Flag irises are extremely cold hardy (down to USDA hardiness zone 3) and grow in swampy habitats.
Japanese Iris (Iris Ensata)
This native of China, Japan, Korea, and Russia is one of the more popular Asian irises and belongs to the subgenus Limniris.
Growing to around 31″ inches tall, this plant bears beautiful purple to bluish-purple flowers with a hint of yellow and is cold hardy down to a frigid -4° degrees Fahrenheit.
Japanese Iris is sometimes also used near two other species native to Japan, Iris laevigata and Iris sanguinea.

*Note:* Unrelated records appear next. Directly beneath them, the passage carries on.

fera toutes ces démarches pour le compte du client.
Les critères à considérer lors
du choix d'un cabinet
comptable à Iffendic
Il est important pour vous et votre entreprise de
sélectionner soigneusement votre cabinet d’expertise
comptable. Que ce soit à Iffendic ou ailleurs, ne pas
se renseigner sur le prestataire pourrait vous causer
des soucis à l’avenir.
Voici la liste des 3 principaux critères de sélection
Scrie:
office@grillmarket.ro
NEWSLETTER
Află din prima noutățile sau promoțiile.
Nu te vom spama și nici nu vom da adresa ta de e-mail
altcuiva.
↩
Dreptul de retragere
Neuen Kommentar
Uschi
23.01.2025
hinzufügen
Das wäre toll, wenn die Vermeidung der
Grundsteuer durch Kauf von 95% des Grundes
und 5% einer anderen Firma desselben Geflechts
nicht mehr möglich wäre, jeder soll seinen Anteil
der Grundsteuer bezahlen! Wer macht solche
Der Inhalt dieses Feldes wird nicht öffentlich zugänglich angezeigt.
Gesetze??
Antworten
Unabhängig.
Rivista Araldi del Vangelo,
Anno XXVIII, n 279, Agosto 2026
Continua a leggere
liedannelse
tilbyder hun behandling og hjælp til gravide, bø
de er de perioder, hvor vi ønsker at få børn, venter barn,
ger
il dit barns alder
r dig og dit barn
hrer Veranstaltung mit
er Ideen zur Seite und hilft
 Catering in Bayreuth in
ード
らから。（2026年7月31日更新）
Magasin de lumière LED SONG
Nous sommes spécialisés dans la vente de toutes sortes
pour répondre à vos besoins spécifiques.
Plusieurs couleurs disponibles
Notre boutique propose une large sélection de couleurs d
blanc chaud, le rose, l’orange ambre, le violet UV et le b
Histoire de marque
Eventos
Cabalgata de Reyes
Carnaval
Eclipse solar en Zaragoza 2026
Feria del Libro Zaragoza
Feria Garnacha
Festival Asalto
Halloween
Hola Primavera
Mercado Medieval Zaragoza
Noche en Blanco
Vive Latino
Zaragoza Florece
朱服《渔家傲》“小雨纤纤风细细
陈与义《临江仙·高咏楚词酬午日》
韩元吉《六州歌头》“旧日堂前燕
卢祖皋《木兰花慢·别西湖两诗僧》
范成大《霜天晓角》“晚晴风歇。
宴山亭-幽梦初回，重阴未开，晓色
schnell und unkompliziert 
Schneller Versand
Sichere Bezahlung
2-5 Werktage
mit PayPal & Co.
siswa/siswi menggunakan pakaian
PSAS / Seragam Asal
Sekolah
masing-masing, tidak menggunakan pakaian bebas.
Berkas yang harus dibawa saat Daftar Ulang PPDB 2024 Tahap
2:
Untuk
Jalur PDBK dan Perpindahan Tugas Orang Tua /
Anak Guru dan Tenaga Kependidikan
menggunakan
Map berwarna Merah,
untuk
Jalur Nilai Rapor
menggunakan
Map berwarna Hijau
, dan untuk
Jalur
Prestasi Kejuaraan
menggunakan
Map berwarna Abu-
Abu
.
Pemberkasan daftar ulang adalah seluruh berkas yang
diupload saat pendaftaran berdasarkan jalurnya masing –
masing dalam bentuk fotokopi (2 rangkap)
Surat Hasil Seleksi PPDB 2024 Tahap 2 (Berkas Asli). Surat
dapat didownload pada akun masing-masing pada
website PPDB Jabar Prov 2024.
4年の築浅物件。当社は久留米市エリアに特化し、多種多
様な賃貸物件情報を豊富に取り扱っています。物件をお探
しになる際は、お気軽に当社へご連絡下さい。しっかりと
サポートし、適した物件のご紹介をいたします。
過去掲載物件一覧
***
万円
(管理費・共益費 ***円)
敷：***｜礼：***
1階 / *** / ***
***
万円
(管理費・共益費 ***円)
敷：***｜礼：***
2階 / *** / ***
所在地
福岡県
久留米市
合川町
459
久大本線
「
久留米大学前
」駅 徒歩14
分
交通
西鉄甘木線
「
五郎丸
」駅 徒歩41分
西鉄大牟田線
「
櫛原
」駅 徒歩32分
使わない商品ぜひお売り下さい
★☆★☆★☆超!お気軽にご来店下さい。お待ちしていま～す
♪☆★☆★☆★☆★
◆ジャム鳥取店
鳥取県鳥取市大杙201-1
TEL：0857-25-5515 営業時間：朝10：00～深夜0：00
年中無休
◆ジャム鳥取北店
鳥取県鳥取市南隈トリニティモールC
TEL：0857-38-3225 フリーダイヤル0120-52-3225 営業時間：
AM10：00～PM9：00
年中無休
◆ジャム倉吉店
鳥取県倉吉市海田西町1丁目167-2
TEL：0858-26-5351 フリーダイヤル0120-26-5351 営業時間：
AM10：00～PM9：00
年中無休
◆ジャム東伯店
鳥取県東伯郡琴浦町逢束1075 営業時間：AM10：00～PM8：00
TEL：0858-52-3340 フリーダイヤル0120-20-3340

Iris ensata has a special place in Japanese culture, where the cultivars are traditionally grouped into Edo, Higo, and Ise based on the prefecture of origin.
At least 15 cultivars of Japanese iris have earned the Royal Horticultural Society’s Award of Garden Merit.
Louisiana Iris (Iris ser. Hexagonae)
This Limniris series consists of 5 species, all native to Louisiana and nearby regions:
- Iris brevicaulis
- Iris fulva
- Iris giganticaerulea
- Iris hexagona
- Iris nelsonii
The five Louisiana Iris plants vary in color and size, some being natural variants of others.
Of the group, Iris nelsonii (AKA the Abbeville red) is exclusively native to the Turkey Island swamp, which is now privately owned to conserve the species, which may soon become threatened due to environmental changes.
Numerous dwarf cultivars have appeared over the years, and these plants are collectively referred to as miniature irises.
They tend to grow to a much smaller 6″ to 8″ inches tall but are no less breathtaking than their parent plants.
Reticulated Iris (Iris sect. Reticulatae)
A Reticulated Iris is a member of the subgenus Hermodactyloides, a section referred to as Iris sect. Reticulate gets its origins from Iris reticulata (AKA netted iris).
These irises get their collective name from the fibrous net found surrounding the bulbs.
At around 6″ inches tall, these miniature irises have a wide range of bloom colors and thrive in rocky soil.
Siberian Iris (Iris Sibirica)
One of the hardiest iris species, this Limniris species is found throughout Europe to central Asia.
Siberian Iris is a dense clumping plant with branched stems and long ribbed leaves that sometimes have a pinkish tinge at the base.
The flowers are blue to violet-blue, with the occasional white flower appearing.
Sweet Iris (Iris Pallida)
A member of the Iris subgenus, this plant grows up to 31″ inches tall and has pale purple to white flowers.
It; ‘s valued not only for its good looks but also for the essential oils found in its rhizome.
Walking Iris plants aren’t true irises, but they are members of the same family and bear a striking resemblance to iris flowers.
They get their name from how plantlets form on the flower spikes, eventually causing the plant to bend over and root almost as if it was walking.
They go by several genus names, but the most famous ones are Neomarica caerulea and Neomarica gracilis.
Water Iris (Iris Laevigata)
An excellent example of a plant with a familiar name specific to gardening circles, Iris laevigata is more commonly known among botanical circles as Japanese iris or rabbit-ear iris.
The plant gained its nickname of water iris since it’s more reliant on the water than other members of the Limniris subgenus.
Many other semi-aquatic species, such as the blue flag, are sometimes referred to as water irises.